Dämpfer für Agrarsprit

Bundestag entscheidet heute über eine Absenkung der Beimischungsquote

Im Parlament steht heute ein von der Regierung eingebrachtes Gesetz zur Änderung der Förderung von Biokraftstoffen zur Abstimmung. Nach dem am Dienstag die Unionsfraktion eingenordet worden war, scheint die Annahme sicher. Einige energiepolitische Fachleute von CDU und CSU hatten zuvor gemauert, weil sie Nachteile für das Geschäft mit dem Agrarsprit fürchten.

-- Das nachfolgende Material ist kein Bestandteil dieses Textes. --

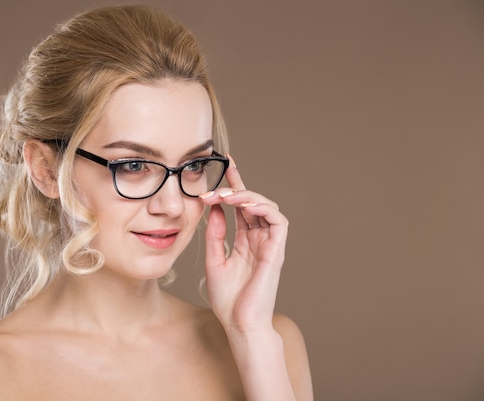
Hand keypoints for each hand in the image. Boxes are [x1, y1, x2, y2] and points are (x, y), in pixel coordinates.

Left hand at [200, 155, 288, 333]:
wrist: (239, 325)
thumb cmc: (228, 300)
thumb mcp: (213, 260)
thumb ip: (215, 235)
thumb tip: (214, 209)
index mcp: (245, 241)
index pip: (240, 207)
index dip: (233, 185)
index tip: (222, 165)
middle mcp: (258, 239)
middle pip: (252, 202)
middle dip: (237, 184)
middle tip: (219, 176)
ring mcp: (269, 244)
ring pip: (266, 207)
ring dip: (247, 195)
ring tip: (227, 194)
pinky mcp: (277, 251)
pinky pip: (278, 221)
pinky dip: (263, 208)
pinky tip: (245, 206)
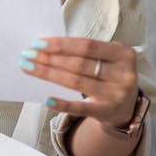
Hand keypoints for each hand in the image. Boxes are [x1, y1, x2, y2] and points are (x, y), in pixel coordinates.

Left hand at [19, 37, 139, 127]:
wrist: (127, 108)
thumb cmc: (111, 76)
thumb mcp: (108, 59)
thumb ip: (86, 52)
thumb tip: (48, 46)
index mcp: (123, 54)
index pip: (87, 46)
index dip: (62, 44)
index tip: (39, 43)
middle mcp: (123, 74)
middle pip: (79, 64)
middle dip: (50, 58)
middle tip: (28, 55)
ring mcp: (117, 94)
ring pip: (76, 82)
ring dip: (49, 74)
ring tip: (29, 68)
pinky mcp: (107, 112)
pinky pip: (80, 108)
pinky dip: (62, 104)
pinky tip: (47, 99)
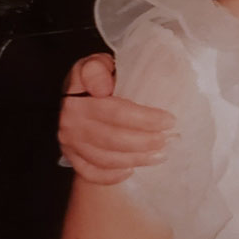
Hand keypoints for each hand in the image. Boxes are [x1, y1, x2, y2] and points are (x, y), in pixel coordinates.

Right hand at [58, 53, 174, 183]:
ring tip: (160, 154)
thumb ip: (101, 68)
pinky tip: (132, 170)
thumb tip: (104, 87)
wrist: (79, 94)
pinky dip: (112, 175)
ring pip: (105, 158)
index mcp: (78, 92)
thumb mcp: (100, 63)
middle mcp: (70, 119)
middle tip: (169, 139)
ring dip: (136, 159)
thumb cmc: (100, 77)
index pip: (114, 110)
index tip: (168, 119)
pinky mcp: (71, 156)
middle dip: (145, 141)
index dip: (143, 118)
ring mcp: (69, 140)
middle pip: (112, 138)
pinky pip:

Die Ziele für den pflanzlichen Kraftstoff werden nämlich zurückgefahren. Für das laufende Jahr wird die Beimischungsquote sogar etwas abgesenkt, und zwar von 6,25 auf 5,25 Prozent. Von 2010 bis 2014 sollte eigentlich pflanzlicher Anteil von 7,75 Prozent am Treibstoff Pflicht sein, doch dieser Wert wird nun auf 6,25 Prozent abgesenkt.

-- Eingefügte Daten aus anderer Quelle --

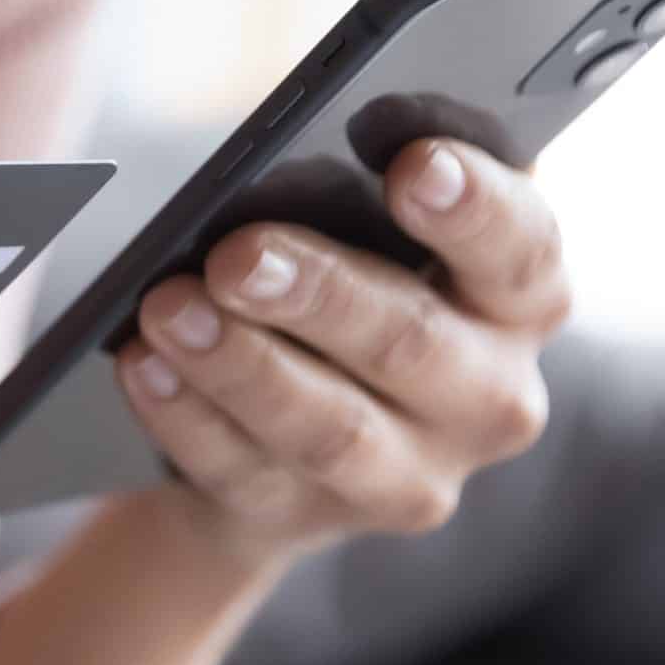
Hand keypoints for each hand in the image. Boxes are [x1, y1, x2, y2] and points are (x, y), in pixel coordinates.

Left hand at [114, 138, 567, 560]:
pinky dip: (185, 414)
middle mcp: (489, 397)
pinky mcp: (312, 519)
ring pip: (328, 427)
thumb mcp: (377, 223)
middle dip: (319, 293)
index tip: (414, 164)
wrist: (291, 422)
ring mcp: (407, 474)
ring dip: (240, 364)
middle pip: (412, 342)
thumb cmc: (347, 275)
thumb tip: (299, 146)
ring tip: (168, 308)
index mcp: (520, 298)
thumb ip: (368, 181)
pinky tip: (142, 364)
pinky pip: (242, 470)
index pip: (522, 248)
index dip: (474, 207)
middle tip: (236, 253)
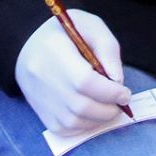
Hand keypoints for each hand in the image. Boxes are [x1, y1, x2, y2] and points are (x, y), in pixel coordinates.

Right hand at [14, 10, 131, 133]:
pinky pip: (65, 129)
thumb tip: (117, 82)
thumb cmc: (67, 33)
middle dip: (108, 109)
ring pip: (73, 121)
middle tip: (120, 103)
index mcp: (53, 47)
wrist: (31, 45)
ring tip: (108, 107)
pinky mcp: (39, 111)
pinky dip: (84, 125)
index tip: (124, 93)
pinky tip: (92, 112)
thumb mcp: (91, 26)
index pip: (83, 81)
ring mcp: (37, 96)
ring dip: (98, 119)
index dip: (109, 92)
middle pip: (79, 105)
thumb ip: (108, 50)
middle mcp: (40, 74)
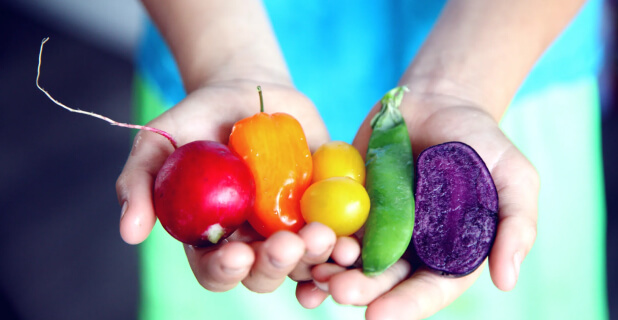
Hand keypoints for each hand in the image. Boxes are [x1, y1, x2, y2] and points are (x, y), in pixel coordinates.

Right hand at [115, 80, 334, 292]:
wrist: (250, 91)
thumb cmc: (199, 118)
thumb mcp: (160, 141)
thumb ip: (140, 182)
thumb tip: (130, 233)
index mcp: (212, 236)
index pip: (216, 270)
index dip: (225, 271)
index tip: (237, 253)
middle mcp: (253, 241)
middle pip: (265, 274)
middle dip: (276, 265)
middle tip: (287, 244)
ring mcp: (291, 227)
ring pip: (305, 262)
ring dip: (316, 258)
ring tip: (323, 237)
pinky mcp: (323, 209)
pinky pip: (338, 237)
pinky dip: (345, 247)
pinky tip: (351, 245)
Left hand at [298, 91, 538, 318]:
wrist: (439, 102)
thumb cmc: (482, 142)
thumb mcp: (514, 176)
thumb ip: (516, 224)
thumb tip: (507, 280)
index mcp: (448, 253)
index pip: (429, 289)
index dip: (406, 305)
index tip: (379, 316)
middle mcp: (410, 247)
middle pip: (384, 279)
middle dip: (361, 289)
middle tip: (338, 291)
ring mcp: (377, 225)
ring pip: (352, 259)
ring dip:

Agrarsprit wird von Umweltorganisationen und Kleinbauernverbänden in Entwicklungsländern kritisiert, weil sein Anbau mit der Nahrungsmittelproduktion konkurriert (siehe Proteste gegen Agrarsprit). Außerdem ist seine Klimabilanz meist höchst fraglich. Besonders in Indonesien wird für Palmölplantagen tropischer Regenwald vernichtet. Durch Verbrennung des Holzes und die Austrocknen der Moore, auf denen die Wälder Sumatras und Borneos oft stehen wird letztlich mehr Kohlendioxid (CO2) freigesetzt, als durch die Verwendung von aus dem Palmöl gewonnenen Diesel eingespart wird. Nach Angaben der Umweltschutzorganisation "Rettet den Regenwald" stammte die Hälfte der 4,6 Millionen Tonnen Agrarsprit, die 2007 in Deutschland verbrannt wurden, aus importierten Palm- und Sojaöl.

Aber selbst für die heimische Produktion ist der Beitrag zum Klimaschutz höchst fraglich. Zum einen, weil der Energieeinsatz insbesondere für die Ethanolherstellung aus Mais, Zuckerrüben und ähnlichem erheblich ist, zum anderen, weil bei der Düngung im nicht unwesentlichen Maße Distickstoffoxid (N2O) freigesetzt wird, das ein wesentlich effektiveres Treibhausgas als CO2 ist.

„Vor knapp einem Jahr phantasierte die Regierung noch von 17 Prozent Beimischungsquote. Die erneute Absenkung ist ein Schritt in die richtige Richtung, doch das Ziel muss Null Prozent sein. Aus Raps, Palmöl, Soja, Zuckerrohr und Mais Agrosprit zu produzieren ist schlichtweg dumm und ein Verbrechen an den mittlerweile eine Milliarde hungernden Menschen weltweit“, erklärt Klaus Schenck von "Rettet den Regenwald".

Die Abstimmung ist voraussichtlich gegen 17 Uhr.